[Bounding box coordinate data]
═══
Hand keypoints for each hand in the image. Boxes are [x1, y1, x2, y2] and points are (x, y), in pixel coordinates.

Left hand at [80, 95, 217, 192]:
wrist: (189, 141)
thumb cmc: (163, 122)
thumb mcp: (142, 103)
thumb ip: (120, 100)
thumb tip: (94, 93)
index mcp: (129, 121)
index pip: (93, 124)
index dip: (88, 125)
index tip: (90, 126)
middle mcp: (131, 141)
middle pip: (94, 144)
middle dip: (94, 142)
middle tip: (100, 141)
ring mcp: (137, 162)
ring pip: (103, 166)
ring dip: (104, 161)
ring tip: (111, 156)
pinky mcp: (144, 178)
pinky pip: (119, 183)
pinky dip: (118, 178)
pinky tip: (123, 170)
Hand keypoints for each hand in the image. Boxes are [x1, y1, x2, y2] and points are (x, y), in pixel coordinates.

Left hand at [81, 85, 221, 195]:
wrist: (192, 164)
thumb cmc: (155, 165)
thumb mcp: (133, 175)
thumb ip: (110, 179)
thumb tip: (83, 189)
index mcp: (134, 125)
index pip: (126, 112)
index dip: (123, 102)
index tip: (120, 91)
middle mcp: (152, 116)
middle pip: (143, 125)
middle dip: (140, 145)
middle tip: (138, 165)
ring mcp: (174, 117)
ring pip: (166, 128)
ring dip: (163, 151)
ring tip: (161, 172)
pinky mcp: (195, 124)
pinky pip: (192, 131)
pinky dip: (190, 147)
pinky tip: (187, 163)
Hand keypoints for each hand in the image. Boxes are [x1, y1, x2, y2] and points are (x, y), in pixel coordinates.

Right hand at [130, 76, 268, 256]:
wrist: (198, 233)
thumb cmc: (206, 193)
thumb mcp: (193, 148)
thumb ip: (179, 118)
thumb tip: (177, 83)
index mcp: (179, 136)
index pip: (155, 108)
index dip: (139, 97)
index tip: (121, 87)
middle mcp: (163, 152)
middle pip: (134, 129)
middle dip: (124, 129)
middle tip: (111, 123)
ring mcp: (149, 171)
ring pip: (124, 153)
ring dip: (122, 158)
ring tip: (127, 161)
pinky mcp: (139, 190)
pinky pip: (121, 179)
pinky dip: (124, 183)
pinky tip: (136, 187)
═══
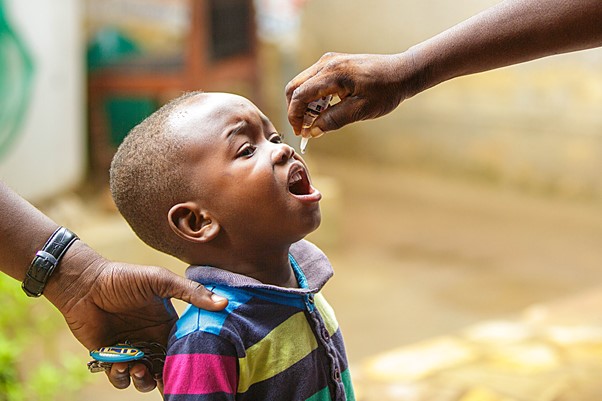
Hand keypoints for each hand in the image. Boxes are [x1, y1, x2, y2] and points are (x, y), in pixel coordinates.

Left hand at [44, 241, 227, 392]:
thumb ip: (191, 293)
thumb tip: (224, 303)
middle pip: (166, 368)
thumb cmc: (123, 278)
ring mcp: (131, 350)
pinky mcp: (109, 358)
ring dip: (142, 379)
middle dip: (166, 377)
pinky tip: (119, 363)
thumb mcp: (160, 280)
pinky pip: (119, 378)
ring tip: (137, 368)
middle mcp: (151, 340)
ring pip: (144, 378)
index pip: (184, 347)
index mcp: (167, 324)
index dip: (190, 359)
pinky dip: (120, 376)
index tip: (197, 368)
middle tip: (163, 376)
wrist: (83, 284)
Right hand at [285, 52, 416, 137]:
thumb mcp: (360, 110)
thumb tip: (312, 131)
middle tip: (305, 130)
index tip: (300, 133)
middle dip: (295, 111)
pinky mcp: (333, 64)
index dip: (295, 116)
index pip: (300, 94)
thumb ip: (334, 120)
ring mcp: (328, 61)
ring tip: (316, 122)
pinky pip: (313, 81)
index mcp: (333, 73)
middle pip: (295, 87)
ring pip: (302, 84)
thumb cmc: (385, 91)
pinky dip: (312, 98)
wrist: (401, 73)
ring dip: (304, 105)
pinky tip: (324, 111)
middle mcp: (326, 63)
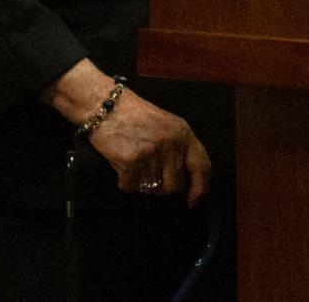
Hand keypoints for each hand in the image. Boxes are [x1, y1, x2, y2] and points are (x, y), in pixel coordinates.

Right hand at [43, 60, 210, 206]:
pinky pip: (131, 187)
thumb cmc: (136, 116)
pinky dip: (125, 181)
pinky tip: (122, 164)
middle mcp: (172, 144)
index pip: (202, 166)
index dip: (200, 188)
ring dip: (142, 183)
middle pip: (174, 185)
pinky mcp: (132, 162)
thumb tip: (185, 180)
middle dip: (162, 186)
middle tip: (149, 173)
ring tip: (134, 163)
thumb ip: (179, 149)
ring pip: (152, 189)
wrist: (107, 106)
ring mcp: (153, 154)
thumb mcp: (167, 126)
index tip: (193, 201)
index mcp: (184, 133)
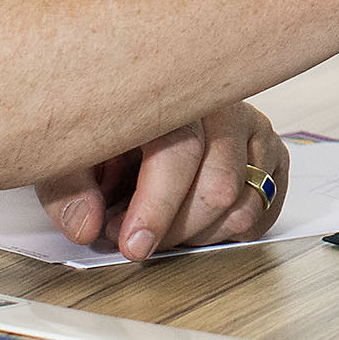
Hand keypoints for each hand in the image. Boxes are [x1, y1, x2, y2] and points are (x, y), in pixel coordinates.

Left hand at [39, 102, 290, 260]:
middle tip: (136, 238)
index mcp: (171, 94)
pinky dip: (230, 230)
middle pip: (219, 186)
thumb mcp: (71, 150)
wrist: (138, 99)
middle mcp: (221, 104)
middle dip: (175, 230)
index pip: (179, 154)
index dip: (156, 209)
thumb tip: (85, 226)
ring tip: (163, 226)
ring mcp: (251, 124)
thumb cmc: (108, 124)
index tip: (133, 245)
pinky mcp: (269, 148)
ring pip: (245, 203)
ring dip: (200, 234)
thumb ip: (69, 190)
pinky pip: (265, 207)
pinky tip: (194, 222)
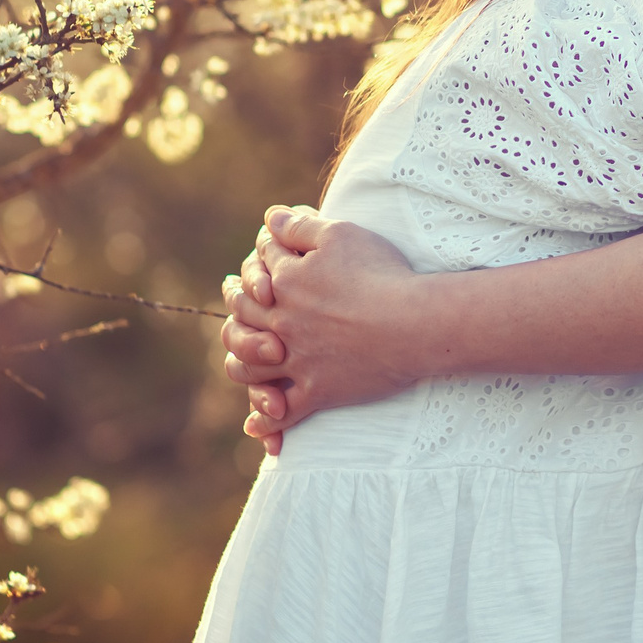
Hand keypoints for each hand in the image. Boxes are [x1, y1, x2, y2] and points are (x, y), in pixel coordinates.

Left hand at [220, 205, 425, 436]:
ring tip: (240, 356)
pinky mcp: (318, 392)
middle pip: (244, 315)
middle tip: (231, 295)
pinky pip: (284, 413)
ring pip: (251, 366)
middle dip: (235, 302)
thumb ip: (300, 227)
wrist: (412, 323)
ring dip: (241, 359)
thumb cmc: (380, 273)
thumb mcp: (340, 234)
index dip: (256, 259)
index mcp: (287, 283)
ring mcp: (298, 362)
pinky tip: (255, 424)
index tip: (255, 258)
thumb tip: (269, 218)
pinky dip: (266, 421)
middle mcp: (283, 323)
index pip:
═══
▸ TASK GOAL
Taking the entries above, print exactly the lines starting at the line with "ring pip: (103, 166)" and ending at the line with "ring pip: (124, 153)", both included.

▸ EXERCISE OUTPUT
ring pip: (103, 166)
ring dip: (104, 161)
ring tip: (111, 156)
pinky mcp: (144, 178)
pinky pip: (119, 183)
pinky dip: (118, 178)
pinky tip: (123, 170)
Hand keypoints for each hand in the image. Boxes are [x1, y1, x2, y2] and points are (x, y), in pixel coordinates.

Left hand at [81, 85, 221, 195]:
wrist: (192, 164)
thumb cmc: (155, 165)
thumb mcp: (133, 175)
thumb ip: (110, 179)
thumb tip: (83, 189)
index mcp: (134, 125)
index pip: (126, 112)
index dip: (123, 102)
index tip: (120, 91)
middle mcp: (152, 116)
middle pip: (143, 125)
middle dip: (140, 145)
middle tip: (138, 165)
ring mcp: (174, 117)
ring pip: (166, 128)
ring dip: (163, 151)
ring tip: (161, 172)
pinky mcp: (195, 124)
pinky pip: (192, 131)
pinky dip: (190, 147)
pinky tip: (187, 163)
Hand keypoints for each hand in the image. Boxes are [x1, y1, x2, y2] and points are (x, y), in pixel coordinates.

Right hand at [130, 76, 268, 256]:
wrist: (198, 233)
thumb cmc: (206, 193)
thumb mcp: (193, 148)
thumb ip: (179, 118)
thumb tip: (177, 83)
index mcp: (179, 136)
index pip: (155, 108)
index dip: (139, 97)
index tip: (121, 87)
middle mcp: (163, 152)
middle pip: (134, 129)
middle dip: (124, 129)
middle tip: (111, 123)
ring mcp: (149, 171)
ring pip: (124, 153)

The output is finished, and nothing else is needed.